The diagnostic value of symptoms of UTI as well as the prevalence of bacteriuria in women presenting to general practice with suspected UTI vary between age groups with considerable clinical implications. First, the prior probability of UTI rises with age. Second, the LR of dysuria is high in young and older women, but seems to decline in middle age. Other classical symptoms of UTI had too broad CIs in this cohort to confirm variation with age. In women younger than 45 years without dysuria, bacteriuria is unlikely, and the general practitioner could consider applying a wait-and-see strategy. In women above 75 with dysuria, bacteriuria is likely and treatment without further diagnostics could be considered. In other age groups, additional symptoms or diagnostics have to be applied in order to diagnose UTI. Diagnostic studies should take demographics such as age into consideration.

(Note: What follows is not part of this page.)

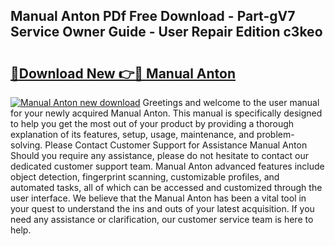 ## Manual Anton PDf Free Download - Part-gV7 Service Owner Guide - User Repair Edition c3keo

# <h2><a href="http://bc64936.oget.top/?id=Manual+Anton">🔗Download New 👉🔴 Manual Anton</a></h2>

[![Manual Anton new download](https://i.imgur.com/5g1atiW.png)](http://bc64936.oget.top/?id=Manual+Anton)
Greetings and welcome to the user manual for your newly acquired Manual Anton. This manual is specifically designed to help you get the most out of your product by providing a thorough explanation of its features, setup, usage, maintenance, and problem-solving. Please Contact Customer Support for Assistance Manual Anton Should you require any assistance, please do not hesitate to contact our dedicated customer support team. Manual Anton advanced features include object detection, fingerprint scanning, customizable profiles, and automated tasks, all of which can be accessed and customized through the user interface. We believe that the Manual Anton has been a vital tool in your quest to understand the ins and outs of your latest acquisition. If you need any assistance or clarification, our customer service team is here to help.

Data availability statement
Technical appendix, statistical code and dataset can be made available upon reasonable request.
Patient consent for publication
The study was presented to the ethical committee of Copenhagen and did not require ethical approval (ref. H-15015686).
Correction notice This article has been corrected since it first published. The provenance and peer review statement has been included.
Contributors All authors took part in the design and planning of the study. AH conducted the study supported by all other authors. AH drafted the first manuscript and all other authors revised the entire manuscript critically and approved the final version for publication. AH is guarantor for the study.
Funding This study was funded by: (a) 2016, University of Copenhagen (grant number: not applicable) and (b) Læge Sofus Carl Emil Friis og Hustru Olga Doris Friis’ legat (grant number: not applicable). The funders had no role in study design, data collection and analysis, decision to publish, or preparation of the manuscript.
Competing interests None declared.
Patient and public involvement statement Patients or the public were not involved in the design, or conduct, or reporting, or dissemination plans of our research.
Provenance and peer review Not commissioned; externally peer reviewed.